The train made for a pleasant ride. The train itself doesn't go very fast, never really exceeding 40 MPH while gliding between small coastal communities, often traveling right at the edge of the ocean and other times moving through agricultural areas. There's an AC electrical outlet in each row, so I didn't have to worry about battery power while I typed up that livejournal entry about my hitchhiking trip (though of course I'd have to wait till later to post it).

I have to say that the cafe car, though, was a disappointment, selling only nonperishable trail mix and shrink-wrapped danishes and that sort of thing, the fare of cheap motel breakfast buffets and less appealing even than airplane food. Scowling at the other options, I settled on a simple coffee for my breakfast. Notably, though, they do sell Arrogant Bastard beer, a delicious San Diego microbrew—but not what I had in mind for breakfast. With nearly a whole train car at their disposal, and traveling through the most productive agricultural land in the country, don't you think they could muster something a little more ... Californian?

At Oxnard the train begins to head inland and the terrain turns into an interesting rocky landscape near Chatsworth, traveling through a sequence of tunnels and passing the northbound Coast Starlight on its way to Seattle.
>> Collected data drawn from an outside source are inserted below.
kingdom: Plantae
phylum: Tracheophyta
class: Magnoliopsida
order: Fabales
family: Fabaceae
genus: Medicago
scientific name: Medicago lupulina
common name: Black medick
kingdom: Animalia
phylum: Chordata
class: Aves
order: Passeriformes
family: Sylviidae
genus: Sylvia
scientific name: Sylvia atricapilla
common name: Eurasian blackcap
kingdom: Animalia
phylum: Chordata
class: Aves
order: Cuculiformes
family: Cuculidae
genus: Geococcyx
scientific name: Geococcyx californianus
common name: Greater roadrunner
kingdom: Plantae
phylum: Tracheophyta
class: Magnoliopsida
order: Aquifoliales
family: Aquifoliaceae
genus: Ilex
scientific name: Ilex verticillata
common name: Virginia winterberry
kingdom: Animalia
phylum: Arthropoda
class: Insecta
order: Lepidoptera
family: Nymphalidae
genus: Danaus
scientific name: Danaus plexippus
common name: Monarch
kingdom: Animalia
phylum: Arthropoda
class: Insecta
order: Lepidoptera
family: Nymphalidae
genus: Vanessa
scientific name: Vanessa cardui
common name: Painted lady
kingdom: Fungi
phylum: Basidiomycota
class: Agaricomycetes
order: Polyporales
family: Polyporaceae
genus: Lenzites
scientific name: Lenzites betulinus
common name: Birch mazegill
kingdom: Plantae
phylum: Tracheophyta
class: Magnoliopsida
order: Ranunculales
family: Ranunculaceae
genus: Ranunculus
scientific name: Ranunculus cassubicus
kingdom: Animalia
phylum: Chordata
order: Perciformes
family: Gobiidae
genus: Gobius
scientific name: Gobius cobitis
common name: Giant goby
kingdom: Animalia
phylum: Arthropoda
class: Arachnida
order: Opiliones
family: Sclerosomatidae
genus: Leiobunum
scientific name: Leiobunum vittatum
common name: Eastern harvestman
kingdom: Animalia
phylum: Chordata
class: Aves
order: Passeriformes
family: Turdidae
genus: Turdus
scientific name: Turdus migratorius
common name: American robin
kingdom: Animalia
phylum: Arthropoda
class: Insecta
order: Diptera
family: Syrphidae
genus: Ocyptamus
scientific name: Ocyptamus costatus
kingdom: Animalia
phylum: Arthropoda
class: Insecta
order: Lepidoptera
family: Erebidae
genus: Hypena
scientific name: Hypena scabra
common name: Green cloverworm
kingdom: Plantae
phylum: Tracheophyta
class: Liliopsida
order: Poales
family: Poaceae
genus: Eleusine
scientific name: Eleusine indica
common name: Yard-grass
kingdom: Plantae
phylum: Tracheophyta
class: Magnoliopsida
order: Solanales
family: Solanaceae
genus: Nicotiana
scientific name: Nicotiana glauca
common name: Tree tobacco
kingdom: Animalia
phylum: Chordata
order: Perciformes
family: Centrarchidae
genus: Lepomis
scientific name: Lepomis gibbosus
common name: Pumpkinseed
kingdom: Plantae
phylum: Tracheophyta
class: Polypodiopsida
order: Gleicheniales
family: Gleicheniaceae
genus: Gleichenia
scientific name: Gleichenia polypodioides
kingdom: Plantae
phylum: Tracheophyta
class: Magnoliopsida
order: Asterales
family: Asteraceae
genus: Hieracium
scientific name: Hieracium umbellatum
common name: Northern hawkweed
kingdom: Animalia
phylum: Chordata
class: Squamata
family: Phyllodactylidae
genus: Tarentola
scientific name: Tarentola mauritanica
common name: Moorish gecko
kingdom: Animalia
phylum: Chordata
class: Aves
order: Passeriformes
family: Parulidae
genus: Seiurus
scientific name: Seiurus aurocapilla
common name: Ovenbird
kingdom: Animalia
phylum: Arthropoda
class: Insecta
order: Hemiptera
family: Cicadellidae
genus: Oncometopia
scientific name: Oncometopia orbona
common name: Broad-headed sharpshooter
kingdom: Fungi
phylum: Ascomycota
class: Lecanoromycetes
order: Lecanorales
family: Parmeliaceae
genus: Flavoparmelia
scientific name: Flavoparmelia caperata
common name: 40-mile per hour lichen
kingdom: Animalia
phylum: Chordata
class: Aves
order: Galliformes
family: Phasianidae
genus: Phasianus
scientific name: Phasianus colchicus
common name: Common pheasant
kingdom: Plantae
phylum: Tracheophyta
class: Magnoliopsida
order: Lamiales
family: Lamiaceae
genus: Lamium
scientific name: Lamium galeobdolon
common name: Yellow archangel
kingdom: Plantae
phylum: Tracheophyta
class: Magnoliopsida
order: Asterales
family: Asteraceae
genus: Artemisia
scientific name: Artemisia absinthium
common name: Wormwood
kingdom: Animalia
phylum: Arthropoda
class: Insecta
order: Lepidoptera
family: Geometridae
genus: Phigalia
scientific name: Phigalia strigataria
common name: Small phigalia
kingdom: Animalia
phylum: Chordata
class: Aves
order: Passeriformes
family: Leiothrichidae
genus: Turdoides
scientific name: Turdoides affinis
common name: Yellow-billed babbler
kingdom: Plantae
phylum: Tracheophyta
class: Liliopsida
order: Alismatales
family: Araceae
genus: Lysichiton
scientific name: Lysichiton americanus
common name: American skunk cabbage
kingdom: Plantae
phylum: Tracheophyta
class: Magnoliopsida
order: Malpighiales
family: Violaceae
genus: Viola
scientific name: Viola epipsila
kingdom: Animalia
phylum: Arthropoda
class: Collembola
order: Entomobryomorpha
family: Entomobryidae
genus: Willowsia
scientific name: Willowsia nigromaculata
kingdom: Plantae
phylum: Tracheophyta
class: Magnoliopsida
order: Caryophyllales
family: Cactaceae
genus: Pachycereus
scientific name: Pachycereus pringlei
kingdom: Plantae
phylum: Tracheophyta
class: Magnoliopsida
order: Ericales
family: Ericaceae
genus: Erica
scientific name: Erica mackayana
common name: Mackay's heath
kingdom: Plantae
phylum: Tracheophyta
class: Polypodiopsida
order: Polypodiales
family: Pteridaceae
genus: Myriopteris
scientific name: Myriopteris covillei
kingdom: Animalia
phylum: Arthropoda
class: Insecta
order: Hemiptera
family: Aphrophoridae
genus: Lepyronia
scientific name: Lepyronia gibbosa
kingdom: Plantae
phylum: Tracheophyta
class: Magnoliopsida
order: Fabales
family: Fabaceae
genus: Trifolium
At Los Angeles Union Station the train pauses for 15 minutes before resuming the second half of its journey.

The train ran precisely on time, which surprised me. At Union Station an Irish man took the seat next to me and we chatted about our various travels; I felt quite legitimate with a casual mention of being in Belgium last week. He marveled about Amtrak's promptness and affordability--a judgment error due to small statistics, I assured him.

The ride to Irvine took 6 ¾ hours and cost $38. It's about 230 miles, giving the train an average speed of 34 miles per hour and a cost of 16 cents per mile. The cost seemed reasonable, the pace a little slow, but, altogether, being on vacation after all, it was a satisfying experience.

At Irvine I caught a local Orange County bus #86 right to my parent's house. I don't think I've ever before taken an OCTA bus, but it turned out to be super convenient.

I'd love for Amtrak to resume the Sunset Limited Service from New Orleans east to Jacksonville, Florida and on to Miami (which ceased with hurricane Katrina). I'd take that trip.